Try it: An exact, complete copy of the lines below is the expected answer.

Collected data entries:
######
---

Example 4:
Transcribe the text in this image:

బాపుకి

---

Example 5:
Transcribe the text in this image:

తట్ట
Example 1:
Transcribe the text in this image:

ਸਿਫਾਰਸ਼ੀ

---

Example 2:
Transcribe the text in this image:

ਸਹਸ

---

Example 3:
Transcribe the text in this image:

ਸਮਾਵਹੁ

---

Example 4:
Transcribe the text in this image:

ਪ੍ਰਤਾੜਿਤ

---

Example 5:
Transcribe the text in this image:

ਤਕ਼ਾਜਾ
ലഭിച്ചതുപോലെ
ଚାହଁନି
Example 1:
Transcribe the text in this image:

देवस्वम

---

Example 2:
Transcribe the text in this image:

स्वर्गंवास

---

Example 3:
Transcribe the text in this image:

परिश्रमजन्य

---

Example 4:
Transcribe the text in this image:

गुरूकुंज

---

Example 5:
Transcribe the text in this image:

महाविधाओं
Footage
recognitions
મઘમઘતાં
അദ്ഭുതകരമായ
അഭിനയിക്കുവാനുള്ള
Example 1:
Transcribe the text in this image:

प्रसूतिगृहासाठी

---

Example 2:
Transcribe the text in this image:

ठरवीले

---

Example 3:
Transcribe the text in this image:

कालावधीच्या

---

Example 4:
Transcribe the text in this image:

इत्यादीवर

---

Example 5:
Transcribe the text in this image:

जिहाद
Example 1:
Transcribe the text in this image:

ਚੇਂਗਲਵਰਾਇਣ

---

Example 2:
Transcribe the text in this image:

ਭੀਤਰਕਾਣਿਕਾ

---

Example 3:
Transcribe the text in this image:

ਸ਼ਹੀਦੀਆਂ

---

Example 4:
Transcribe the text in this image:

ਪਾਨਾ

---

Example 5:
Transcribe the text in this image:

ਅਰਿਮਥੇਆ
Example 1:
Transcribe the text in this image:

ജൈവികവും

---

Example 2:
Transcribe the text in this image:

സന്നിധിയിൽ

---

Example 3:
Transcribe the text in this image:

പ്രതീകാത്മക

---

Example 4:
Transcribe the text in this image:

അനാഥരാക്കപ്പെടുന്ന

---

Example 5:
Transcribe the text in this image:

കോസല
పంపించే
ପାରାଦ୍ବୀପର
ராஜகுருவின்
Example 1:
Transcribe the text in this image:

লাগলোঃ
######
Solution:
---

Example 4:
Transcribe the text in this image:

బాపుకి

---

Example 5:
Transcribe the text in this image:

తట్ట
Example 1:
Transcribe the text in this image:

ਸਿਫਾਰਸ਼ੀ

---

Example 2:
Transcribe the text in this image:

ਸਹਸ

---

Example 3:
Transcribe the text in this image:

ਸਮਾਵਹੁ

---

Example 4:
Transcribe the text in this image:

ਪ੍ਰਤਾੜਿਤ

---

Example 5:
Transcribe the text in this image:

ਤਕ਼ਾਜਾ
ലഭിച്ചതുപോലെ
ଚାହଁନି
Example 1:
Transcribe the text in this image:

देवस्वम

---

Example 2:
Transcribe the text in this image:

स्वर्गंवास

---

Example 3:
Transcribe the text in this image:

परिश्रमजन्य

---

Example 4:
Transcribe the text in this image:

गुरूकुंज

---

Example 5:
Transcribe the text in this image:

महाविधाओं
Footage
recognitions
મઘમઘતાં
അദ്ഭുതകരമായ
അഭിനയിക്കുവാനുള്ള
Example 1:
Transcribe the text in this image:

प्रसूतिगृहासाठी

---

Example 2:
Transcribe the text in this image:

ठरवीले

---

Example 3:
Transcribe the text in this image:

कालावधीच्या

---

Example 4:
Transcribe the text in this image:

इत्यादीवर

---

Example 5:
Transcribe the text in this image:

जिहाद
Example 1:
Transcribe the text in this image:

ਚੇਂਗਲਵਰਾਇਣ

---

Example 2:
Transcribe the text in this image:

ਭੀਤਰਕਾਣਿਕਾ

---

Example 3:
Transcribe the text in this image:

ਸ਼ਹੀਦੀਆਂ

---

Example 4:
Transcribe the text in this image:

ਪਾਨਾ

---

Example 5:
Transcribe the text in this image:

ਅਰਿਮਥੇਆ
Example 1:
Transcribe the text in this image:

ജൈവികവും

---

Example 2:
Transcribe the text in this image:

സന്നിധിയിൽ

---

Example 3:
Transcribe the text in this image:

പ്രതീകാത്മക

---

Example 4:
Transcribe the text in this image:

അനാഥരാക്കപ്പെടുന്ന

---

Example 5:
Transcribe the text in this image:

കോസല
పంపించే
ପାରାଦ୍ବୀପର
ராஜகுருவின்
Example 1:
Transcribe the text in this image:

লাগলোঃ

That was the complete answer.